Einige Meilen vor Voranenburg kreuzten sich zwei der größten Straßen dieser Gegend hier. Es war nur natürlich, dass an dieser Kreuzung irgendwann ein Gasthaus errichtet worden war, um Reisende unterzubringen. Mit der Zeit war dieses Gasthaus um einige Gebäude gewachsen, bis man fast schon von einem kleinen Gehöft sprechen konnte. Drei solide, zweistöckige Gebäude bildeten ein zur Kreuzung hin offenes 'U', und der ermüdete Reisende konnte direkt von der Straße aus über einen fest gepflasterten Weg in den Innenhof gelangen.
Dort waren auch Vanion und Damian angelangt und hatten sich entschieden, Rast zu machen. Die Reise war beschwerlich gewesen, vor allem zu dieser Jahreszeit. Nun saß der ehemalige Knappe in seiner Kammer und begutachtete seine Bardike. Sie war erneut voller Kerben, das Holz an mehreren Stellen gesplittert.
Es mag an der Zeit sein, die Waffe zu wechseln. Traurig begutachtete Vanion die schwere Axt näher. Eine der Nieten, die den Axtkopf mit dem Holzstab sicherte, war locker. Die Schneide, so oft geschliffen, wirkte abgenutzt und stumpf. Das Holz des Stiels war trocken und spröde. So viele Kämpfe hatte er gefochten. Jahrelang war die Bardike eine verlässliche, gute Waffe gewesen, zwar aus Holz, aber doch stabil.
Aber am Ende war diese Bardike das Handwerkszeug eines Knechts, keines - ja, was war er nun eigentlich? Kein Ritter. Aber bemüht, ritterlich zu handeln. Kein Söldner. Und doch in der Begleitung eines Höhergestellten. Kein Bauer. Und doch - nein, definitiv kein Bauer. Was war von Vanion übrig geblieben, nachdem er die Ritterwürde aufgegeben hatte? Nachdem er seine Geburt aufgegeben hatte?

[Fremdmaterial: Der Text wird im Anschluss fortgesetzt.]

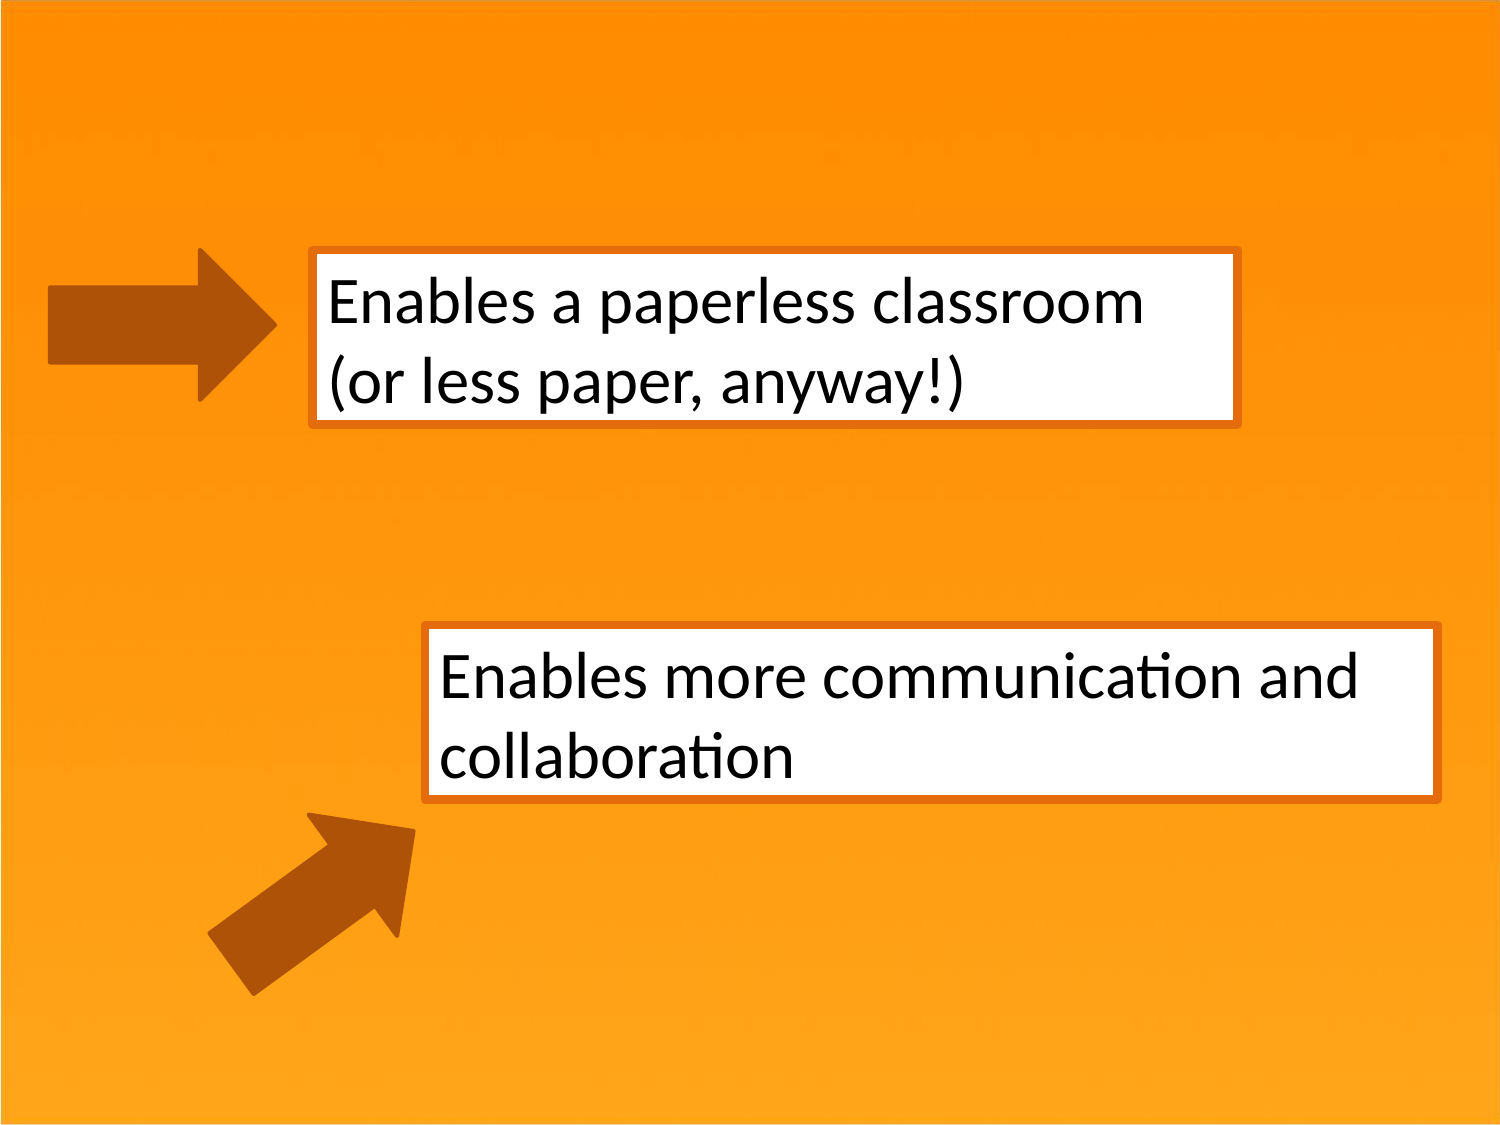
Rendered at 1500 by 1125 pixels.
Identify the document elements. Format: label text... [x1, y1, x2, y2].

Sein altes Leben als Knappe war beendet. Das Leben davor, das Bauernleben, ebenfalls. Beide Lektionen waren auf ihre Art hart gewesen, aber beide Lektionen hatte er verstanden. Nun galt es also, seinen Platz in der Welt zu finden. Damian würde ihm helfen, Entscheidungen zu treffen. Herauszufinden, was richtig, was falsch war.
Nüchtern stellte Vanion fest, dass seine idealistischen Auffassungen der Rittertugenden nach wie vor seinen moralischen Kompass bildeten. Er hatte es sich einfach machen wollen: mochte er auch kein Ritter werden, so würde er doch die Tugenden befolgen und damit zumindest im Inneren ritterlich sein. Die anderen Ritter, so hatte er gedacht, die Ritter durch Geburt, die ihre Lehnseide schworen, die waren keine wahren Ritter. Doch dann war er Yezariel wieder begegnet.
'Ich habe meine weltlichen Besitztümer, meine Titel, aufgegeben, Vanion! Um das wahre Rittertum zu erreichen!'
Vorwurfsvoll hatte Yezariel diese Worte gesprochen. Und doch hatte er Vanion, der ihn enttäuscht hatte, die Chance gegeben, sich einem Kampf zu stellen, seine Rechtschaffenheit zu beweisen. Yezariel hatte ihm eine zweite Chance gegeben. Dagegen stand das Wort der Dame von Goldbach. Isabeau würde mich hängen, sollte ich auch nur einen Fuß nach Goldbach hinein setzen.
So viele Hoffnungen waren enttäuscht, so viele Hoffnungen waren erfüllt worden. Vanion hatte an Vielem seinen Anteil gehabt, im Guten wie im Schlechten. Damians Absolution und der ehrenhafte Kampf, den Vanion im Winter ausgefochten hatte, hatten seinen inneren Frieden wiederhergestellt. Einzig die Tatsache, dass er seinen Onkel umgebracht hatte, machte ihm zu schaffen. Seit Monaten hatte er kein Wort mehr an Lavinia gerichtet, aus Angst und Scham. Sein Glaube hatte ihm stets geholfen, schwere Zeiten zu überstehen, doch würde Lavinia ihn wohl kaum loben für das, was in den letzten Monaten geschehen war. Und so schwieg er, sprach nicht zu ihr.
Ein Ruf riss den ehemaligen Knappen aus seinen Gedanken. "Es ist angerichtet!" Ein Lächeln glitt über seine Lippen, und rasch stand er auf und ging nach unten, in den Speiseraum. Neugierig schaute er sich um, ob Damian schon dort war.